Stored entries
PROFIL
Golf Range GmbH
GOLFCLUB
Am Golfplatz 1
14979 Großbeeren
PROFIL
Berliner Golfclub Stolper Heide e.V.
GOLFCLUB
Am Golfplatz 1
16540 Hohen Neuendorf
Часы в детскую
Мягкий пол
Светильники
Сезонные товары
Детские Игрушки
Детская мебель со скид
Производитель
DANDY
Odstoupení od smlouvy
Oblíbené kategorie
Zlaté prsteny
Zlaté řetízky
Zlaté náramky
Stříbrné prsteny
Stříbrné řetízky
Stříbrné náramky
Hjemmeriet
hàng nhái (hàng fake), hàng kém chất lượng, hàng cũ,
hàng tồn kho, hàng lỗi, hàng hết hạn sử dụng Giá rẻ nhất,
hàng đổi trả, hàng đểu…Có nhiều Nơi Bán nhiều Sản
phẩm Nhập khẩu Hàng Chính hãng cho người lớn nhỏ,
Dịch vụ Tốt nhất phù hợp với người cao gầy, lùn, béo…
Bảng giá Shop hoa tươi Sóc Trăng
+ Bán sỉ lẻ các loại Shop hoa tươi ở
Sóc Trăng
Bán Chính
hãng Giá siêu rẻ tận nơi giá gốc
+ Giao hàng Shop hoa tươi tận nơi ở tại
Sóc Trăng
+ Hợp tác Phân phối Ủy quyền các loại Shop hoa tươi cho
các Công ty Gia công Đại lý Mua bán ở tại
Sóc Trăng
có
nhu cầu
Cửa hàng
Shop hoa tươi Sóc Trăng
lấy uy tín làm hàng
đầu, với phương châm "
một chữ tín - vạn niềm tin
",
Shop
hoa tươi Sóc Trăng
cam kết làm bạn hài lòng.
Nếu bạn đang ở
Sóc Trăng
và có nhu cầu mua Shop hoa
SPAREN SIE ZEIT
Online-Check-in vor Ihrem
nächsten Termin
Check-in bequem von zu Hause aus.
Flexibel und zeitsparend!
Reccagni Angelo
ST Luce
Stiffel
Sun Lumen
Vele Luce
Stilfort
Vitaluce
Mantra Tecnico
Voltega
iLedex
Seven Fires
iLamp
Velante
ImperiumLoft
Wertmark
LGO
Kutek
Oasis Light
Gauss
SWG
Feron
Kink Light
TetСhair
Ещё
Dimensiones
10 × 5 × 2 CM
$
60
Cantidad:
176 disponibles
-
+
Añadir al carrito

WORK TO BE COMPLETED:
Reproduce every line of the material above verbatim, in its original order and with the same line breaks.

WRITTEN SOLUTION:
PROFIL
Golf Range GmbH
GOLFCLUB
Am Golfplatz 1
14979 Großbeeren
PROFIL
Berliner Golfclub Stolper Heide e.V.
GOLFCLUB
Am Golfplatz 1
16540 Hohen Neuendorf
Часы в детскую
Мягкий пол
Светильники
Сезонные товары
Детские Игрушки
Детская мебель со скид
Производитель
DANDY
Odstoupení od smlouvy
Oblíbené kategorie
Zlaté prsteny
Zlaté řetízky
Zlaté náramky
Stříbrné prsteny
Stříbrné řetízky
Stříbrné náramky
Hjemmeriet
hàng nhái (hàng fake), hàng kém chất lượng, hàng cũ,
hàng tồn kho, hàng lỗi, hàng hết hạn sử dụng Giá rẻ nhất,
hàng đổi trả, hàng đểu…Có nhiều Nơi Bán nhiều Sản
phẩm Nhập khẩu Hàng Chính hãng cho người lớn nhỏ,
Dịch vụ Tốt nhất phù hợp với người cao gầy, lùn, béo…
Bảng giá Shop hoa tươi Sóc Trăng
+ Bán sỉ lẻ các loại Shop hoa tươi ở
Sóc Trăng
Bán Chính
hãng Giá siêu rẻ tận nơi giá gốc
+ Giao hàng Shop hoa tươi tận nơi ở tại
Sóc Trăng
+ Hợp tác Phân phối Ủy quyền các loại Shop hoa tươi cho
các Công ty Gia công Đại lý Mua bán ở tại
Sóc Trăng
có
nhu cầu
Cửa hàng
Shop hoa tươi Sóc Trăng
lấy uy tín làm hàng
đầu, với phương châm "
một chữ tín - vạn niềm tin
",
Shop
hoa tươi Sóc Trăng
cam kết làm bạn hài lòng.
Nếu bạn đang ở
Sóc Trăng
và có nhu cầu mua Shop hoa
SPAREN SIE ZEIT
Online-Check-in vor Ihrem
nächsten Termin
Check-in bequem von zu Hause aus.
Flexibel und zeitsparend!
Reccagni Angelo
ST Luce
Stiffel
Sun Lumen
Vele Luce
Stilfort
Vitaluce
Mantra Tecnico
Voltega
iLedex
Seven Fires
iLamp
Velante
ImperiumLoft
Wertmark
LGO
Kutek
Oasis Light
Gauss
SWG
Feron
Kink Light
TetСhair
Ещё
Dimensiones
10 × 5 × 2 CM
$
60
Cantidad:
176 disponibles
-
+
Añadir al carrito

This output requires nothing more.